# Problem statement:
Work out how many lines in the data hold the string "Left". Reply with only that number.

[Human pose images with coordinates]
*** Begin section ***

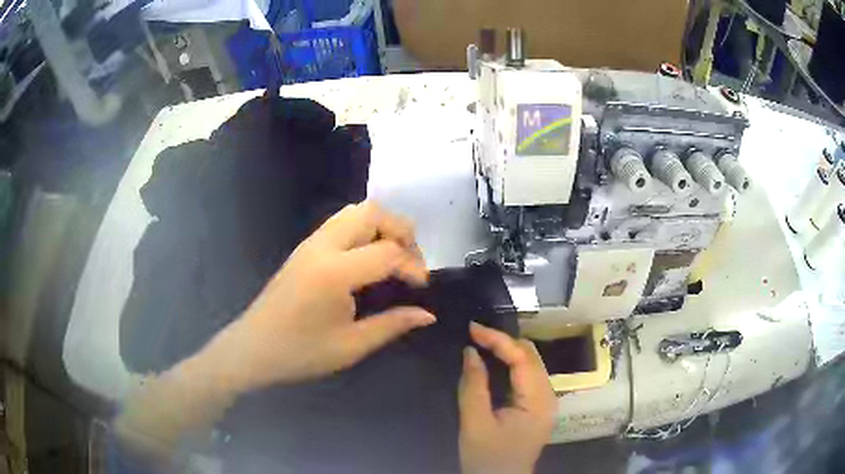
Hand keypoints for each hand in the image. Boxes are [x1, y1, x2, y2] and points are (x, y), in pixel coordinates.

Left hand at [219, 201, 434, 391]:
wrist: (253, 348)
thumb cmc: (300, 352)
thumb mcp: (351, 346)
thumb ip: (392, 325)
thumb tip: (428, 316)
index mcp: (334, 273)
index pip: (387, 251)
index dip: (413, 265)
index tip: (421, 287)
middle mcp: (322, 247)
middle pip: (372, 212)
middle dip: (401, 231)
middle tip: (410, 262)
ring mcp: (310, 243)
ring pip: (355, 211)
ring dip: (382, 226)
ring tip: (393, 258)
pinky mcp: (305, 247)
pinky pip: (341, 222)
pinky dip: (364, 230)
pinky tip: (367, 259)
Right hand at [459, 323, 556, 473]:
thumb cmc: (487, 457)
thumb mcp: (475, 423)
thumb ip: (473, 385)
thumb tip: (470, 351)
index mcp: (538, 401)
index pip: (522, 358)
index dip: (498, 339)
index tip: (471, 327)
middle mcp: (548, 396)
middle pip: (531, 356)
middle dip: (503, 341)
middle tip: (474, 334)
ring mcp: (545, 401)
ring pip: (530, 363)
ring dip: (507, 350)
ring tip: (481, 342)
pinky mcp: (538, 406)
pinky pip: (527, 375)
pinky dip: (510, 363)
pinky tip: (493, 361)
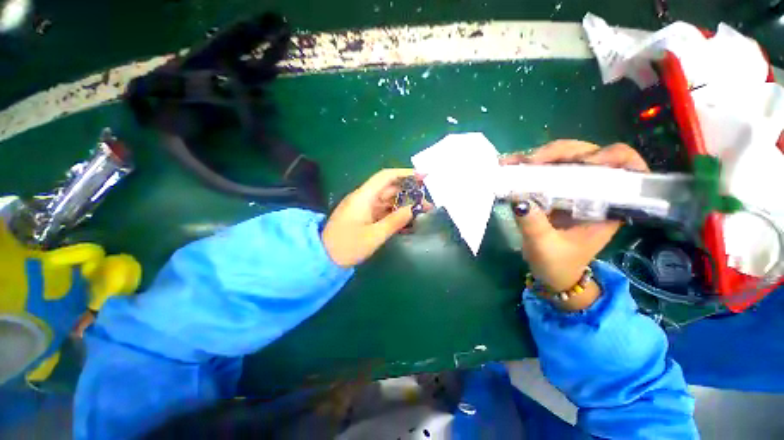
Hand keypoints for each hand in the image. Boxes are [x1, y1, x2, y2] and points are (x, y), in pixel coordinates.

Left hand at [322, 169, 430, 266]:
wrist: (324, 258)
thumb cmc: (347, 246)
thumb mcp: (374, 236)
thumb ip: (395, 221)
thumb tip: (413, 209)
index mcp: (363, 197)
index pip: (386, 177)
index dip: (405, 173)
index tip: (423, 177)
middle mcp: (363, 198)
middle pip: (389, 189)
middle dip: (409, 193)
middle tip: (426, 202)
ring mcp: (363, 207)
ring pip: (387, 200)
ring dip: (403, 204)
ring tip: (421, 212)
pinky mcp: (363, 216)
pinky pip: (382, 210)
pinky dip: (394, 213)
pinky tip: (406, 221)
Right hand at [501, 140, 648, 306]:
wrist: (551, 272)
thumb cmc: (557, 264)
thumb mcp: (545, 248)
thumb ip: (534, 225)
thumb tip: (518, 200)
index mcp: (608, 206)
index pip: (625, 166)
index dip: (610, 156)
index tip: (585, 163)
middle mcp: (592, 191)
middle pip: (585, 155)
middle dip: (558, 153)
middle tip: (530, 162)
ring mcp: (570, 188)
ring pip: (561, 159)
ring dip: (537, 157)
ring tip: (512, 163)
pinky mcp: (551, 191)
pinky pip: (542, 170)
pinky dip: (524, 166)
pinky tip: (508, 166)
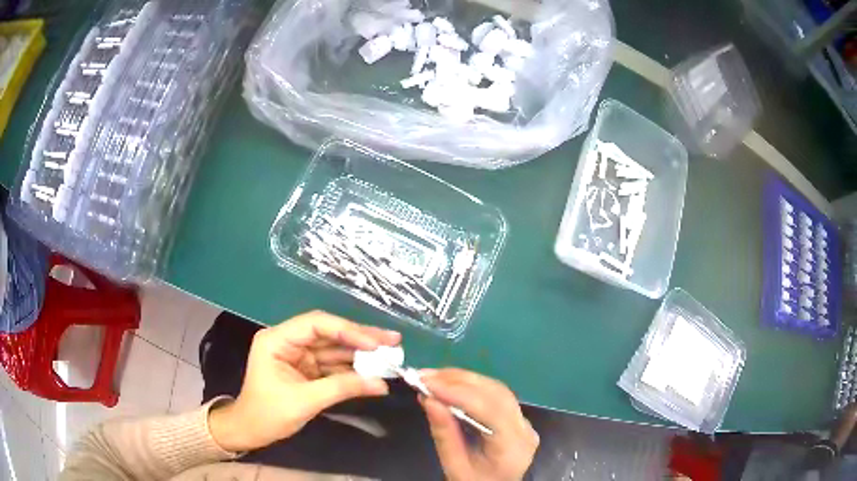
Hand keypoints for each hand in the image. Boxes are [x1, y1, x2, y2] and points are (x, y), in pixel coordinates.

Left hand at [209, 310, 400, 451]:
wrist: (251, 431)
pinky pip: (333, 365)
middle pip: (329, 333)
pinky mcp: (307, 369)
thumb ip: (342, 388)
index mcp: (278, 339)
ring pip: (334, 348)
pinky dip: (353, 369)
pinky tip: (374, 371)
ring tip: (391, 355)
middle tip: (393, 340)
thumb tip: (381, 384)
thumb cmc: (268, 414)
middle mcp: (289, 341)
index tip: (374, 344)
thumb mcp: (304, 401)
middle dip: (360, 338)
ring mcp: (299, 355)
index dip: (347, 330)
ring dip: (361, 354)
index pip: (316, 324)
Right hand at [419, 369, 538, 480]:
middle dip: (458, 380)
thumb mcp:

*** End section ***

# Your response:
3